**Provided data:**
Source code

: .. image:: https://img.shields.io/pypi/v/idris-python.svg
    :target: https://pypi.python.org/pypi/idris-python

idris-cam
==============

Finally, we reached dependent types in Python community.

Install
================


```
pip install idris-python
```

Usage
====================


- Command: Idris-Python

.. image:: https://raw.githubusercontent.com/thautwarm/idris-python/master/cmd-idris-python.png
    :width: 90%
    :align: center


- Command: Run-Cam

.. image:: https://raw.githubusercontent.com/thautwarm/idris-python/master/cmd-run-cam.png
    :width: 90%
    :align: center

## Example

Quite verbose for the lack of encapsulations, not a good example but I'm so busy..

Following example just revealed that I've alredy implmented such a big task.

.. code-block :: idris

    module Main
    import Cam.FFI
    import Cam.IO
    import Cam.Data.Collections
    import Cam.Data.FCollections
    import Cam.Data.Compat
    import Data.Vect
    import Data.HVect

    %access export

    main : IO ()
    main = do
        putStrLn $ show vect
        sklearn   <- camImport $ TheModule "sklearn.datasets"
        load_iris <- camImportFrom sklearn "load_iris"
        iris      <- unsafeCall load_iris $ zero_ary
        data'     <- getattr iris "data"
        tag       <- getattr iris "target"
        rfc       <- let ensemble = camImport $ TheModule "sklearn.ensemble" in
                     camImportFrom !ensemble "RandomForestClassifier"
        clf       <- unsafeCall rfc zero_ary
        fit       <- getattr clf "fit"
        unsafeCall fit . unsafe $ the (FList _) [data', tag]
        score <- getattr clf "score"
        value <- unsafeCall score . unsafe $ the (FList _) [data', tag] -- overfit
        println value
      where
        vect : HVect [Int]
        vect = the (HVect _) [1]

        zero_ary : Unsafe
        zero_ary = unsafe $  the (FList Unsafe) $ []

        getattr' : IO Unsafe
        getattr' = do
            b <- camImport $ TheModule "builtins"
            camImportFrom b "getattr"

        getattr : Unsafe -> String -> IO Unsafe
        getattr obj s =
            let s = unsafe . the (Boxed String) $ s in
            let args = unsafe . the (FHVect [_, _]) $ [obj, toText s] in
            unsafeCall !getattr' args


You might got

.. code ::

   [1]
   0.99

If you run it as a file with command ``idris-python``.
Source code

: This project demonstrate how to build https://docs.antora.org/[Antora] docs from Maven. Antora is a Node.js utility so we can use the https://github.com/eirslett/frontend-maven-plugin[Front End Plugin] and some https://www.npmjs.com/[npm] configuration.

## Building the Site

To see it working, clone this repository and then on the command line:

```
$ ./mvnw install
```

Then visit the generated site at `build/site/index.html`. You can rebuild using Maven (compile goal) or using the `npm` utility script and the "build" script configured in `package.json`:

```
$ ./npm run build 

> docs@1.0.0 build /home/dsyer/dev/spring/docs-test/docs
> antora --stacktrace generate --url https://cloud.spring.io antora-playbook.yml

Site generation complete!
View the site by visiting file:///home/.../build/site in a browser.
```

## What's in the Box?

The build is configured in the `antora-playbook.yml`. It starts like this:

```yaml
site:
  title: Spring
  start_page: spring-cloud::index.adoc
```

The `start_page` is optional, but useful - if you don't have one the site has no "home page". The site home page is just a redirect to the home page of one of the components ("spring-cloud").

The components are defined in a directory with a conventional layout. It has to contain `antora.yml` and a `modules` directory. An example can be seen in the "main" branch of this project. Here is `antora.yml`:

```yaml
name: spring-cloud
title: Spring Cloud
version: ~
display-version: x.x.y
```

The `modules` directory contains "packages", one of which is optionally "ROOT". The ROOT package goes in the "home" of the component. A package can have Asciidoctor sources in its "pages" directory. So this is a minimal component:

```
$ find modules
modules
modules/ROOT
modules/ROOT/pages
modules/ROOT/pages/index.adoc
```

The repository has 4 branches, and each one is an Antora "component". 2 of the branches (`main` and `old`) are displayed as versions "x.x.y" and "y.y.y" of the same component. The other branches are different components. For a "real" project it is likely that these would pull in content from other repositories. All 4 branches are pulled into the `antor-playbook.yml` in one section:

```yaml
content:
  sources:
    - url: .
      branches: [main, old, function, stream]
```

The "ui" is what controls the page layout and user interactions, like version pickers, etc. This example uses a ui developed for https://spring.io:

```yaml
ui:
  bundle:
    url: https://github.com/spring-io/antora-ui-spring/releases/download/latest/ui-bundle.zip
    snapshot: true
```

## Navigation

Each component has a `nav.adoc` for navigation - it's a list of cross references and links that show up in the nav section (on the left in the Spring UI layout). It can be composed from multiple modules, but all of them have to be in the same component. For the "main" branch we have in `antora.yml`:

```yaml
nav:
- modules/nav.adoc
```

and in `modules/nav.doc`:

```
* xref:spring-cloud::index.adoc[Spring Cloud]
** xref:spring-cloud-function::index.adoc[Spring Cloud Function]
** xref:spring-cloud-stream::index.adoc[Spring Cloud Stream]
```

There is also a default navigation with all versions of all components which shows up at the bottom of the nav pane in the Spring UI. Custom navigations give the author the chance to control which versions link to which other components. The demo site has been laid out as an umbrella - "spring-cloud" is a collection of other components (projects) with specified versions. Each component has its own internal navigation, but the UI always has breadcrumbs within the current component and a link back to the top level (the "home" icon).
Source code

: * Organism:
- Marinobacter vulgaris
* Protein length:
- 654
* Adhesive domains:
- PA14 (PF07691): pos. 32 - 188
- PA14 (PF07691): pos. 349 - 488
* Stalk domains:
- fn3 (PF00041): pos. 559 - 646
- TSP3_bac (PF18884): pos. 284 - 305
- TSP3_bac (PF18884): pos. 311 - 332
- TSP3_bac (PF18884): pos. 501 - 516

**Problem:**
Pick out all lines from the data above in which the word "layout" appears.

**Expected answer:**
The components are defined in a directory with a conventional layout. It has to contain `antora.yml` and a `modules` directory. An example can be seen in the "main" branch of this project. Here is `antora.yml`:
The "ui" is what controls the page layout and user interactions, like version pickers, etc. This example uses a ui developed for https://spring.io:
Each component has a `nav.adoc` for navigation - it's a list of cross references and links that show up in the nav section (on the left in the Spring UI layout). It can be composed from multiple modules, but all of them have to be in the same component. For the "main" branch we have in `antora.yml`:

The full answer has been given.